ABOUT THIS EXERCISE: What should come back is the data below, word for word, minus any picture.

INPUT RECORDS:
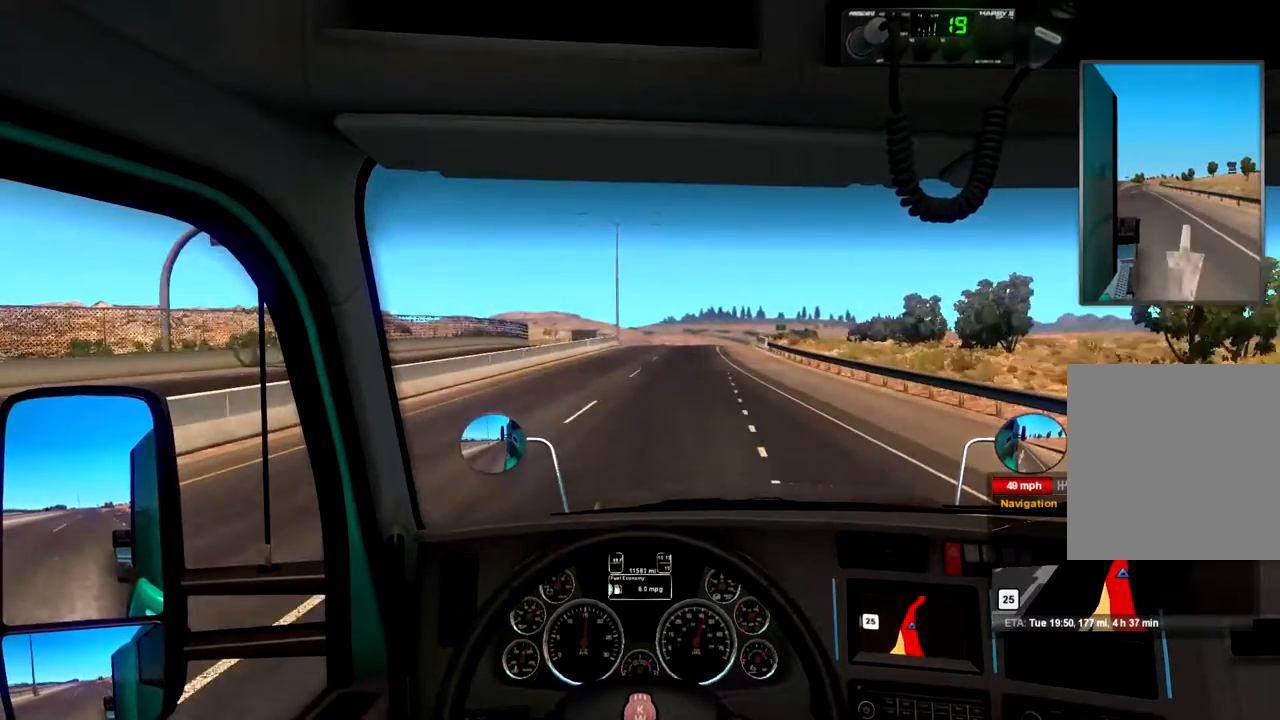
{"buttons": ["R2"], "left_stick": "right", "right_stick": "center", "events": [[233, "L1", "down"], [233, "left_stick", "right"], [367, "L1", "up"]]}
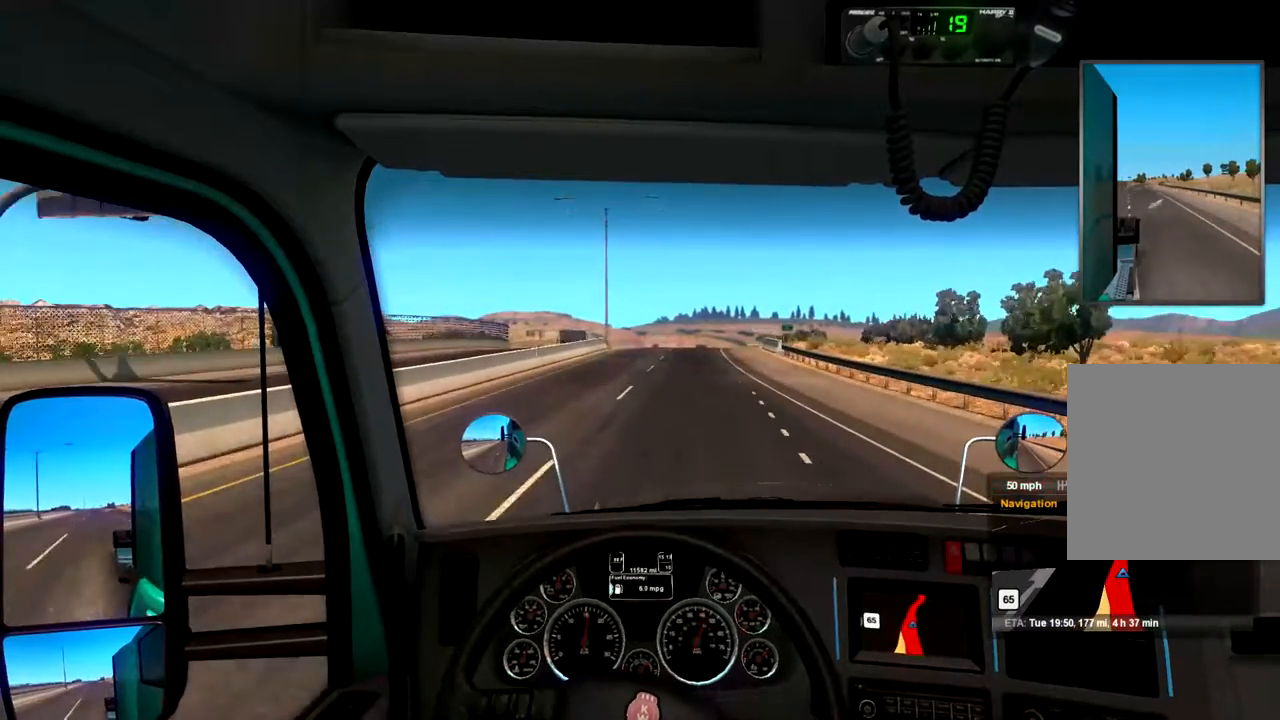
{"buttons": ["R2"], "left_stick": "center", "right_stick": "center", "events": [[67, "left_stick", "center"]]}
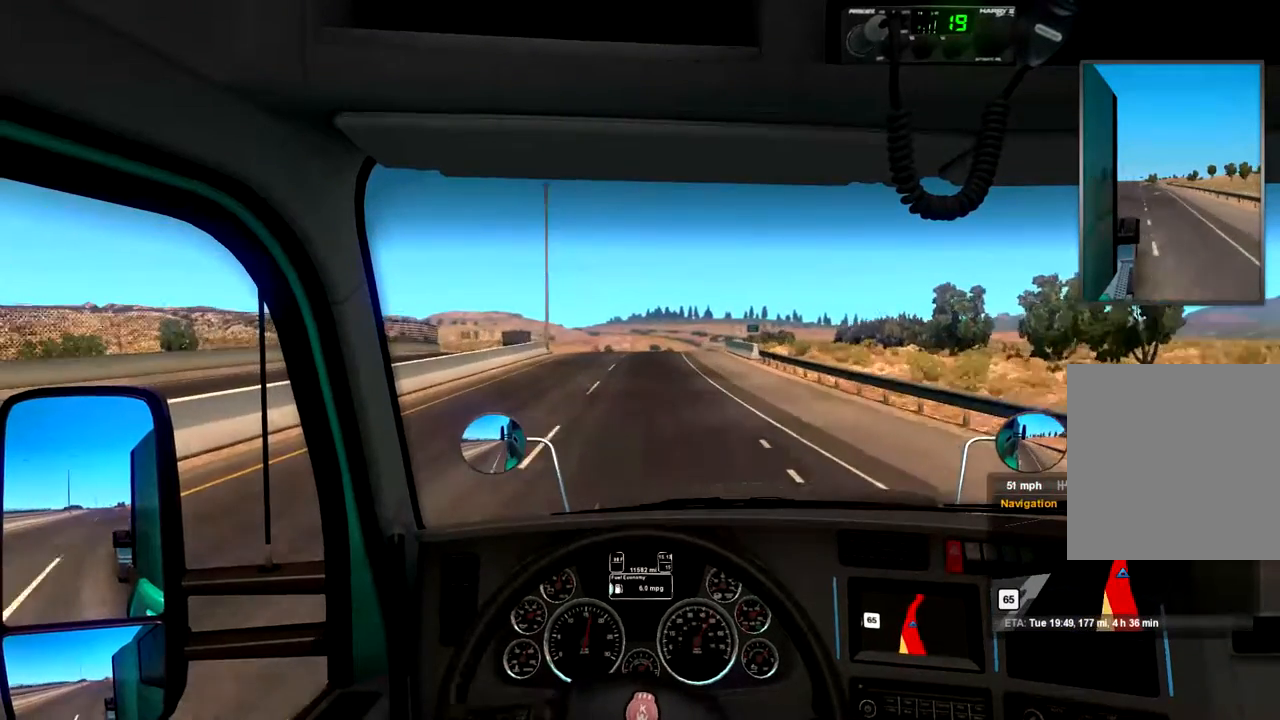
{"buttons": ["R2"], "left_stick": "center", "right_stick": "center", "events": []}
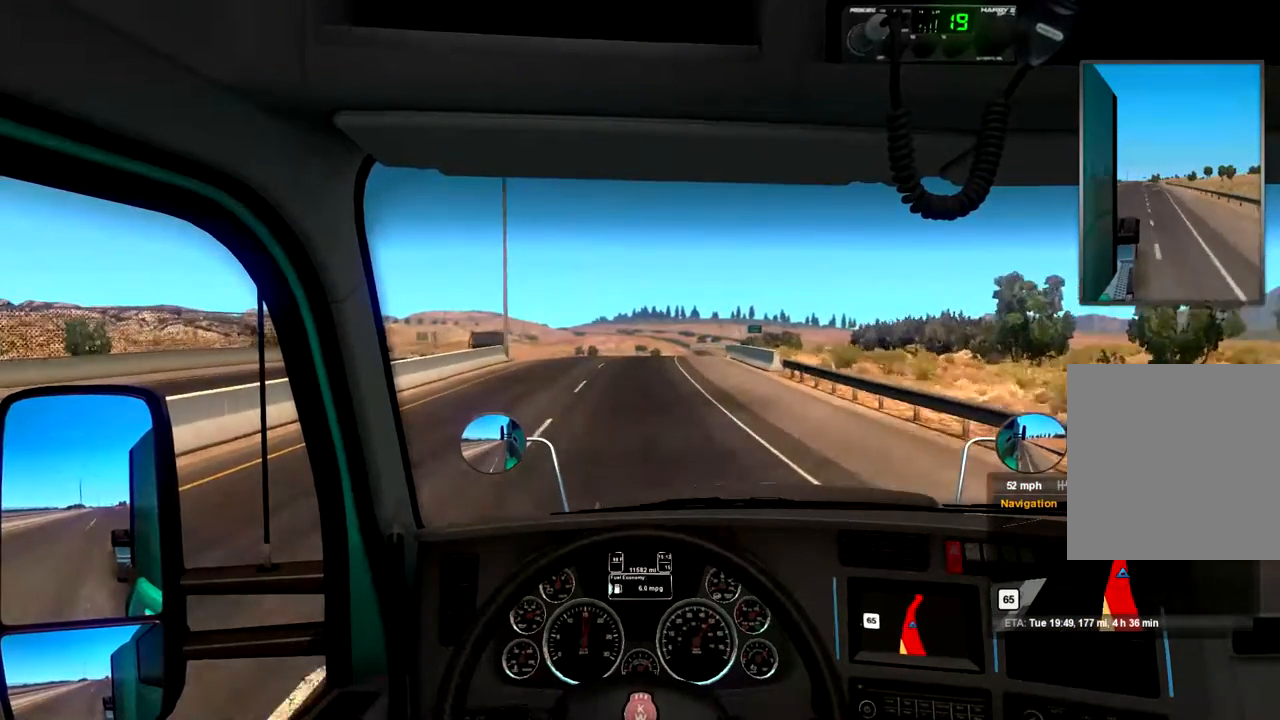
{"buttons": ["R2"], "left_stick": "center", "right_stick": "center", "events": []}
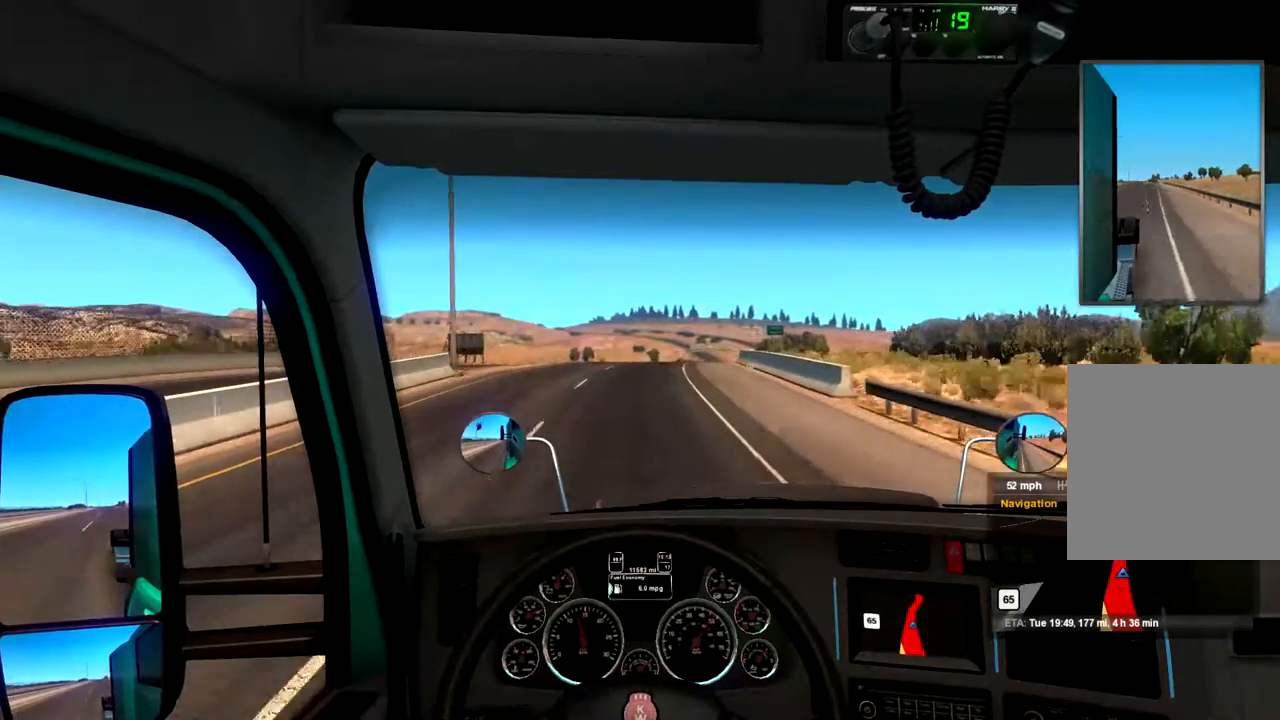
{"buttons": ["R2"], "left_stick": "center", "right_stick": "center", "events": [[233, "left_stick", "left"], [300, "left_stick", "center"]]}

ANSWER TO THIS TASK:
{"buttons": ["R2"], "left_stick": "right", "right_stick": "center", "events": [[233, "L1", "down"], [233, "left_stick", "right"], [367, "L1", "up"]]}
{"buttons": ["R2"], "left_stick": "center", "right_stick": "center", "events": [[67, "left_stick", "center"]]}
{"buttons": ["R2"], "left_stick": "center", "right_stick": "center", "events": []}
{"buttons": ["R2"], "left_stick": "center", "right_stick": "center", "events": []}
{"buttons": ["R2"], "left_stick": "center", "right_stick": "center", "events": [[233, "left_stick", "left"], [300, "left_stick", "center"]]}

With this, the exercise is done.